Recently, I thought of the following interesting problem. Given a set of data, I noticed that as the degree of a polynomial increases, in general the $R^2$ value tends to increase too.
I will define the $R^2$ value as the following: For a polynomial $p_k(x)=a_0+a_1 x+\cdots+a_k x^k$, the $R^2$ value for a set of points $(x_i,y_i)$ is: $$R^2\equiv 1-\sum_{i=1}^n \left[y_i-(a_0+a_1\cdot x_i +\cdots + a_n\cdot {x_i}^k)\right]^2 \tag{1}$$ Where $n$ is the number of points.
Below I demonstrate the increase of $R^2$ with the following set of data I've made up:
$$\begin{array}{c|c}x&y\\\hline0&-1\\0.5&-0.5\\1.4&-0.9\\2.1&0.2\\2.5&0.7\\3.1&1.7\\4.3&2.3\\5.2&1.5\\5.6&3.5\end{array}$$ Here is an animated GIF I have created showing this:
I realized that the set of data must be many-to-one or one-to-one for the $R^2$ value to tend to $1$, otherwise the interpolating polynomial will not be able to pass through all the points since the polynomial is a function.
Therefore, I've conjectured the following, and would like to prove it:
Let $p_k(x)$ be a least squares fitting polynomial of degree $k$. Consider a discrete many-to-one or one-to-one relationship between $x$ and $y$ with finite values of $y$. Then $$\lim_{k\to \infty} R^2=1$$ for all sets of data satisfying the above conditions.
I figured that the $R^2$ value will never decrease as $k$ increases.

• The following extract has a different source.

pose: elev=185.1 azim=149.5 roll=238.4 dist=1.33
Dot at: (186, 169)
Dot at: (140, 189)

I know that given $n$ points $(x_i,y_i)$, the following yields the coefficients $a_0, a_1,\cdots,a_k$: $$\begin{bmatrix} y_1 \\ y_2 \\ \vdots \\y_k \end{bmatrix}=\begin{bmatrix} 1 & x_1 & {x_1}^2 & \cdots & {x_1}^k \\ 1 & x_2 & {x_2}^2 & \cdots & {x_2}^k \\ \vdots & \vdots & \vdots & \ddots & \vdots \\ 1 & x_n & {x_n}^2 & \cdots & {x_n}^k \end{bmatrix} \begin{bmatrix} a_0 \\ a_1 \\ \vdots \\ a_k \end{bmatrix} \tag{2}$$
Now, I was thinking that I could combine $(1)$ and $(2)$ to prove it, however I am unsure how to do so. However, I noticed that there may be a problem with this because I know that one condition for a matrix to be invertible is that the matrix must be square. Therefore, I think we may be restricting ourselves to the specific cases where $n=k$ when proving it (Which loses the generality of the proof).
I was wondering whether proving this may be related to Power Series which does this for continuous functions $\forall x \in \mathbb{R}$. If so, I think the approach to proving this may be significantly easier.
If this is not a true conjecture or if some clarification is required, please let me know in the comments. Thanks in advance.